32. Here, there was no speeding or car racing involved. Prosecution are certainly not saying there was some form of irresponsible driving for example in a showoffish zigzag manner, or swerving on to the opposite lane thereby blocking and posing a real risk to other road users. There are no articulable facts, sufficient for me to form such a view or even to satisfy me that your actions here tantamounted to reckless driving.  This view is further enforced by Prosecution insistence that you broke the law here when you screeched your car tyres during the funeral procession and in so doing disturbed the peace for nearby residents. I accept your intention was genuine and not a deliberate transgression of the law. 

 

33. In my respectful view, the charge here against you Levi should have never been brought in the first place given the circumstances. In fact, I venture further to say there is no criminal culpability on your part. At the most your actions would probably attract a civil suit for public nuisance. But as I keep saying, the charge here is not about disturbance of the peace. It is about reckless driving. Further, given the insistence of Police that the noise generated from your actions disturbed the peace for nearby residents, perhaps the proper charge should have been one brought under s69 Crimes Act 2013 for Criminal Nuisance. Another alternative is disorderly conduct in a public place under s4(g) Police Offences Ordinance 1961.    

 

34. Despite, the above, you still insisted on taking responsibility by pleading guilty to the offence.  Your remorse is genuine. You have an unblemished record and a person of good character. You cooperated with police in their investigations and held in custody overnight as a result. You are a contributing member of our community. You deposed at paragraph 11 of your affidavit you continue to work with Police to clamp out the conduct of the group of people called “boy racers” of which you are not a part. I accept you have been subjected to intense and adverse public scrutiny because of this incident.

How to complete this task —
Answer these from the excerpt:
(a) According to the prosecution, what did Levi do during the funeral procession?
(b) Under which section of the Crimes Act 2013 does the excerpt say a charge of Criminal Nuisance could have been brought?
(c) For how long was Levi held in custody?

Provided material —

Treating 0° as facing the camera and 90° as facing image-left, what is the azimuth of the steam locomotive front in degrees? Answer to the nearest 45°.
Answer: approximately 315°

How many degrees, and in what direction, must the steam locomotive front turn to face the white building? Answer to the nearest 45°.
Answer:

Finished exercise —
(a) Levi screeched the car tyres, disturbing the peace for nearby residents.
(b) Section 69 (s69).
(c) Overnight.